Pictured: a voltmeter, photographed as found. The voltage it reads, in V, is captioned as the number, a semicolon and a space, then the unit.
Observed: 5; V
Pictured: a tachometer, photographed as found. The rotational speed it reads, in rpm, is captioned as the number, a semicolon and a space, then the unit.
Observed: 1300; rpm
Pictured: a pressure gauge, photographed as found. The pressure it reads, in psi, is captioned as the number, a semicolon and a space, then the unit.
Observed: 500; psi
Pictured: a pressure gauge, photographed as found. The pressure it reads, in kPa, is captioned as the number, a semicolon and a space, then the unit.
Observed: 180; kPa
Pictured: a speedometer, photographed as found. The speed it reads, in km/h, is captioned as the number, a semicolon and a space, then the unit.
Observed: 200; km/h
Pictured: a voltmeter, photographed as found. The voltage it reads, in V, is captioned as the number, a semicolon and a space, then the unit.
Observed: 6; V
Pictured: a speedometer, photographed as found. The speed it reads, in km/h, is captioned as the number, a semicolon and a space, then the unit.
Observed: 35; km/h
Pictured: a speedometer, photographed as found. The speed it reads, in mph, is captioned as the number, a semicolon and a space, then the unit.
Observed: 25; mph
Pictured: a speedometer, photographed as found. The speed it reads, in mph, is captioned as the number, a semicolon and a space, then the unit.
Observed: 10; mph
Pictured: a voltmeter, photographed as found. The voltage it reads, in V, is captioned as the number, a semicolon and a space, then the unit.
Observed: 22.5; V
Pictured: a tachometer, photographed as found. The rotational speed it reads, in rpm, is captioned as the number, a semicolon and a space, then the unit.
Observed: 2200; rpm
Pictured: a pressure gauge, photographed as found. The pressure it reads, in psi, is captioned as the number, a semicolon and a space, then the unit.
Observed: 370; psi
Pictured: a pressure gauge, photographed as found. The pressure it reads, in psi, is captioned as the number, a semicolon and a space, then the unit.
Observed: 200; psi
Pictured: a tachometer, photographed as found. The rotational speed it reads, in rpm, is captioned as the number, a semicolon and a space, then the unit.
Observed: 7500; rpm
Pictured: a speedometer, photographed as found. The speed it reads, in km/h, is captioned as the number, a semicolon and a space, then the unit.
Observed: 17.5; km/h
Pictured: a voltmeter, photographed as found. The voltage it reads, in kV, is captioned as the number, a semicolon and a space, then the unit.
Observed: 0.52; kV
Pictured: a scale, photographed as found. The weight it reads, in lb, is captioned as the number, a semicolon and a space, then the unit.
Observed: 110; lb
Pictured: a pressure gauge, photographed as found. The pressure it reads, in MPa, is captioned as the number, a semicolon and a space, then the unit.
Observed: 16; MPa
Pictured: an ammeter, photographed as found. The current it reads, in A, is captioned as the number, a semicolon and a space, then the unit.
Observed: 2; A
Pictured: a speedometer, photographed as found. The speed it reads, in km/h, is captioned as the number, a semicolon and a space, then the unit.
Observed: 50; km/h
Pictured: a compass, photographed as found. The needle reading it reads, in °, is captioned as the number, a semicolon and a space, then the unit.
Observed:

## Exercise directions
Output every line of the records above as a numbered list, leaving out any blank lines.

## Written reply
1. Pictured: a voltmeter, photographed as found. The voltage it reads, in V, is captioned as the number, a semicolon and a space, then the unit.
2. Observed: 5; V
3. Pictured: a tachometer, photographed as found. The rotational speed it reads, in rpm, is captioned as the number, a semicolon and a space, then the unit.
4. Observed: 1300; rpm
5. Pictured: a pressure gauge, photographed as found. The pressure it reads, in psi, is captioned as the number, a semicolon and a space, then the unit.
6. Observed: 500; psi
7. Pictured: a pressure gauge, photographed as found. The pressure it reads, in kPa, is captioned as the number, a semicolon and a space, then the unit.
8. Observed: 180; kPa
9. Pictured: a speedometer, photographed as found. The speed it reads, in km/h, is captioned as the number, a semicolon and a space, then the unit.
10. Observed: 200; km/h
11. Pictured: a voltmeter, photographed as found. The voltage it reads, in V, is captioned as the number, a semicolon and a space, then the unit.
12. Observed: 6; V
13. Pictured: a speedometer, photographed as found. The speed it reads, in km/h, is captioned as the number, a semicolon and a space, then the unit.
14. Observed: 35; km/h
15. Pictured: a speedometer, photographed as found. The speed it reads, in mph, is captioned as the number, a semicolon and a space, then the unit.
16. Observed: 25; mph
17. Pictured: a speedometer, photographed as found. The speed it reads, in mph, is captioned as the number, a semicolon and a space, then the unit.
18. Observed: 10; mph
19. Pictured: a voltmeter, photographed as found. The voltage it reads, in V, is captioned as the number, a semicolon and a space, then the unit.
20. Observed: 22.5; V
21. Pictured: a tachometer, photographed as found. The rotational speed it reads, in rpm, is captioned as the number, a semicolon and a space, then the unit.
22. Observed: 2200; rpm
23. Pictured: a pressure gauge, photographed as found. The pressure it reads, in psi, is captioned as the number, a semicolon and a space, then the unit.
24. Observed: 370; psi
25. Pictured: a pressure gauge, photographed as found. The pressure it reads, in psi, is captioned as the number, a semicolon and a space, then the unit.
26. Observed: 200; psi
27. Pictured: a tachometer, photographed as found. The rotational speed it reads, in rpm, is captioned as the number, a semicolon and a space, then the unit.
28. Observed: 7500; rpm
29. Pictured: a speedometer, photographed as found. The speed it reads, in km/h, is captioned as the number, a semicolon and a space, then the unit.
30. Observed: 17.5; km/h
31. Pictured: a voltmeter, photographed as found. The voltage it reads, in kV, is captioned as the number, a semicolon and a space, then the unit.
32. Observed: 0.52; kV
33. Pictured: a scale, photographed as found. The weight it reads, in lb, is captioned as the number, a semicolon and a space, then the unit.
34. Observed: 110; lb
35. Pictured: a pressure gauge, photographed as found. The pressure it reads, in MPa, is captioned as the number, a semicolon and a space, then the unit.
36. Observed: 16; MPa
37. Pictured: an ammeter, photographed as found. The current it reads, in A, is captioned as the number, a semicolon and a space, then the unit.
38. Observed: 2; A
39. Pictured: a speedometer, photographed as found. The speed it reads, in km/h, is captioned as the number, a semicolon and a space, then the unit.
40. Observed: 50; km/h
41. Pictured: a compass, photographed as found. The needle reading it reads, in °, is captioned as the number, a semicolon and a space, then the unit.
42. Observed:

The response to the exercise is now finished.